いい眼光してるな爺。まだ目が死んでないのは上等だ。
「たかがでかいミミズ相手に手間取ってるなんて、笑い話にしてやるよ」
「へぇ、いい気合じゃねぇか。うちの馬鹿どもにも見習わせたい啖呵だぜ」
こいつとのコミュニケーションは引かないことが重要だ。
引いたら負けだ。正面から戦って勝ってやる。
ファベルは俺が視線を逸らさないのを確認すると、突如笑顔になり俺の背中を叩いてくる。

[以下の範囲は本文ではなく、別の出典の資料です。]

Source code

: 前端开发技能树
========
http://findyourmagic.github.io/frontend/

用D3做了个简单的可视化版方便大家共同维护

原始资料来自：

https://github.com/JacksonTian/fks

この背中を叩くコミュニケーションは何なんだ。バルバもそうだったが。
「上等じゃねぇか気に入ったぞ! いくらでも必要なら俺の武器もっていきやがれ!」
「ああ、幾らでも武器作らせてやるから覚悟しておけ」
ひとまず、話はうまくまとめられたな。
あとは敵を倒すだけだが、これは本当に物の数に入らん。
所詮はゲーム中盤のイベントだからな。俺の相手じゃない。
流石に“あの方”も関わっていないだろう。関わっていたら何が起こるかわからんが。
「おい、お前ら聞いたろ! 炉の温度上げろ、準備すっぞ!」
ファベルの号令に合わせて、工房が湧きたつ。
現金なやつらだ。嫌いじゃないけどな、わかりやすくて。
「おい、なんか必要な武器あるか小僧」
「いらんな。しいて言えば、今の武器ぶっ壊してミミズぶち殺して速攻で帰ってくるから、新しい普通の剣を用意しておいてくれ」
「バッカ野郎、うちに普通の剣なんてねぇ! うちにあるのはどれも最上級の特上もんよ!」
「魔剣じゃない剣を用意しろっつてんだよ、誰も質の話なんざしてねぇ馬鹿爺」
「ならそうと言いやがれ歯ぁ生えそろってねぇのか口ったらず小僧」
マジでくだらないやり取りだ。
だが言われたままは腹が立つので言い返す。
言い争いをしていてもいいが、別にそれは本題じゃないことを思い出す。
少しだけ楽しくなっていた? まさか。
「さっさと殺して帰ってきてやる。盛大に出迎える準備だけしておけよ」
「あたぼうよ! てめぇこそ命惜しさに逃げ出してきたら笑ってやるから覚悟しておけよな!」
親指を立てて、返事とする。
工房を後にして、俺は坑道へと向かう。
さっさと終わらせるとしよう。こんなどうでもいいもんに時間をかけていられるか。
俺はさっさと“あの方”に目にもの見せてやりたいんだ。
因みに、坑道に巣くっていたでかいミミズだが、マジで大したことなかった。原作でもベヘモトよりも弱い敵だったんだから当然だな。俺の敵じゃない。
今のフェレスたちなら、まあ苦戦するけれど倒せる程度の敵だった。あいつらもだいぶ強くはなってるからな。
少しだけ獲物を奪ったことを悪く思うが、全部終わったら案内してやるから許してくれよな。